The new loan will be provided by an institutional lender.  It will be secured by a pool of 91 outparcels located across CBL’s portfolio and 13 open-air centers.  The open-air centers include Alamance Crossing West in Burlington, NC, Coolspring Crossing and The Courtyard at Hickory Hollow in Nashville, TN, Frontier Square in Cheyenne, WY, Gunbarrel Pointe in Chattanooga, TN, Harford Mall Annex in Bel Aire, MD, The Plaza at Fayette in Lexington, KY, Sunrise Commons in Brownsville, TX, The Shoppes at St. Clair in Fairview Heights, IL, The Landing at Arbor Place in Atlanta, GA, West Towne Crossing and West Towne District in Madison, WI, and Westgate Crossing in Spartanburg, SC.

 

Terms of the loan will be announced upon closing, which is expected on or around June 7, 2022, subject to completion of customary due diligence and documentation.

 


 

This press release does not constitute an offer to sell or purchase, or a solicitation of an offer to sell or purchase, or the solicitation of tenders or consents with respect to, any security. No offer, solicitation, purchase or sale will be made in any jurisdiction in which such an offer, solicitation or sale would be unlawful.

 

Moelis & Company LLC acted as Exclusive Placement Agent to CBL on the transaction.

 

About CBL Properties

Headquartered in Chattanooga, TN, CBL Properties owns and manages a national portfolio of market-dominant properties located in dynamic and growing communities. CBL’s owned and managed portfolio is comprised of 95 properties totaling 59.6 million square feet across 24 states, including 57 high-quality enclosed malls, outlet centers and lifestyle retail centers as well as more than 30 open-air centers and other assets. CBL seeks to continuously strengthen its company and portfolio through active management, aggressive leasing and profitable reinvestment in its properties. For more information visit cblproperties.com.

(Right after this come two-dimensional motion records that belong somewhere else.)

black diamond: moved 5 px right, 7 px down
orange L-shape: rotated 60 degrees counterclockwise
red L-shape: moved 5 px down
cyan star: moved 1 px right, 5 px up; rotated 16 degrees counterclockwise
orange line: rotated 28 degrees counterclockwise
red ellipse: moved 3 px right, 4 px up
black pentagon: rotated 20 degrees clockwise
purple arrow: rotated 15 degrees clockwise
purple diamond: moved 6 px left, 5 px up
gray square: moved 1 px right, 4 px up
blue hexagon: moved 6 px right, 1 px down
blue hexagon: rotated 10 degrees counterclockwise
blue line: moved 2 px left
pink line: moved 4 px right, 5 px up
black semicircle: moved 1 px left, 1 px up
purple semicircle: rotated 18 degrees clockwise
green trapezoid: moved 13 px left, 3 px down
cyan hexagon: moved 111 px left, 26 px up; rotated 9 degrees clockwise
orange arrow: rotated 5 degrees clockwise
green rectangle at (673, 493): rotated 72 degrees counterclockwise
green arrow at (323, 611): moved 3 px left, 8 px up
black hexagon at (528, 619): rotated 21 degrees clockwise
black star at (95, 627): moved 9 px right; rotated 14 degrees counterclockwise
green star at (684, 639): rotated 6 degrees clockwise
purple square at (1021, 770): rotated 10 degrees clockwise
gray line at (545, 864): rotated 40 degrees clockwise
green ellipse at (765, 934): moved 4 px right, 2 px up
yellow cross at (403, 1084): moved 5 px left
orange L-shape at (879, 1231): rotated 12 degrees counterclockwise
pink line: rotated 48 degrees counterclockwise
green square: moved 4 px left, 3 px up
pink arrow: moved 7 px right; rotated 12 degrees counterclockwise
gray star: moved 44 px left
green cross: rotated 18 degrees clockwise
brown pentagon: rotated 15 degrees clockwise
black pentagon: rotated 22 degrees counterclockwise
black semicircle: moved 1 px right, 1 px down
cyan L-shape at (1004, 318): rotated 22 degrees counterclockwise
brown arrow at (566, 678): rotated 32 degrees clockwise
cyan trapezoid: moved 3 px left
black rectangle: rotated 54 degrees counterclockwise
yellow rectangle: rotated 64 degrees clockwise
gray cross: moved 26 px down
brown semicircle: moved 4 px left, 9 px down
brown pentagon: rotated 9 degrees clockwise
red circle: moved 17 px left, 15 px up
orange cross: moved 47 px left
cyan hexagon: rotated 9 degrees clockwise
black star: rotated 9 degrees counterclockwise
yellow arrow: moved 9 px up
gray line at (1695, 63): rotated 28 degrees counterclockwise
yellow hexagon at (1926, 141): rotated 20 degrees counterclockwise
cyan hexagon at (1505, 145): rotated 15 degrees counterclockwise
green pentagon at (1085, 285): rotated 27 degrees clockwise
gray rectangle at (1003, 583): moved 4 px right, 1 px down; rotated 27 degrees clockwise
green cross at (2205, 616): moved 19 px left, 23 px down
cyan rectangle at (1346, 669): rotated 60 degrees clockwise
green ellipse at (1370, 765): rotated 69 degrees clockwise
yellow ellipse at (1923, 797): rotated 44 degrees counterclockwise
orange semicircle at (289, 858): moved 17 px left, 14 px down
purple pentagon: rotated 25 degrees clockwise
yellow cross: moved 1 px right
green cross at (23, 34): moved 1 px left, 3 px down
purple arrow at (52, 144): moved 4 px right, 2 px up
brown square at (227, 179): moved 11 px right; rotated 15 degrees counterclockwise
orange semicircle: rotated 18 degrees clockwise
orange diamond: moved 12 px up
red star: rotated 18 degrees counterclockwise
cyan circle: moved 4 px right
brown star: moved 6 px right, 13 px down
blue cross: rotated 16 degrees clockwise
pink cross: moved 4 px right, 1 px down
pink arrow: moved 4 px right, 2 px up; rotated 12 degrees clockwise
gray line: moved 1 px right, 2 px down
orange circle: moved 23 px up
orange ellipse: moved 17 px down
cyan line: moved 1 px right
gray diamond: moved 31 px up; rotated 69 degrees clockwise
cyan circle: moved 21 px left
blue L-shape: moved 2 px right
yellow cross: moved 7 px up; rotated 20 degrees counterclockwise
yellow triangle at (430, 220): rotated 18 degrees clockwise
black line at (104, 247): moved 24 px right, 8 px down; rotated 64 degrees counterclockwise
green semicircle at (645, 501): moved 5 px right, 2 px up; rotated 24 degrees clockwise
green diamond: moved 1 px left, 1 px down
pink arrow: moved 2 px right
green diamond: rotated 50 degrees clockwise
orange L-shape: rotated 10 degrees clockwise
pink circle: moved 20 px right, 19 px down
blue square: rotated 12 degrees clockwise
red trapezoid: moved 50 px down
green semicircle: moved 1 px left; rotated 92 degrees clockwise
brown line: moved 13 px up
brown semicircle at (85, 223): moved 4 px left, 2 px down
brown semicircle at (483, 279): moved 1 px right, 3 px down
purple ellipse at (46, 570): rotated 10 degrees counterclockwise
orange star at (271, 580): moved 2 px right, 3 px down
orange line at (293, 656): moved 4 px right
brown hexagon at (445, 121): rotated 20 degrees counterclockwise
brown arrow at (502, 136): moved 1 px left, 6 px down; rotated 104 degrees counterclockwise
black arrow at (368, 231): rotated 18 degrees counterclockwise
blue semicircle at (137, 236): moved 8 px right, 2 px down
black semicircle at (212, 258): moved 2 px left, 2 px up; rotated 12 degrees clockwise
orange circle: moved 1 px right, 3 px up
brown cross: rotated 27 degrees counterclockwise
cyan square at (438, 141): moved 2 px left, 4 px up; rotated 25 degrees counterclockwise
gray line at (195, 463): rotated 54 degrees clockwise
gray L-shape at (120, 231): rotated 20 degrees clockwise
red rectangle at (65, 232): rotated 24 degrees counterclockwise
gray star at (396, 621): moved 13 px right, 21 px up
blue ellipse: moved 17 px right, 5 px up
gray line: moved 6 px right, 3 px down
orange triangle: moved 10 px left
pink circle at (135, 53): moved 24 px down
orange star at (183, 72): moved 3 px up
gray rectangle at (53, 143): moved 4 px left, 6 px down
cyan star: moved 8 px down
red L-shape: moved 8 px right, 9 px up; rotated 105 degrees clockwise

Information included herein contains “forward-looking statements” within the meaning of the federal securities laws. Such statements are inherently subject to risks and uncertainties, many of which cannot be predicted with accuracy and some of which might not even be anticipated. Future events and actual events, financial and otherwise, may differ materially from the events and results discussed in the forward-looking statements. The reader is directed to the Company’s various filings with the Securities and Exchange Commission, including without limitation the Company’s Annual Report on Form 10-K and the “Management’s Discussion and Analysis of Financial Condition and Results of Operations” included therein, for a discussion of such risks and uncertainties.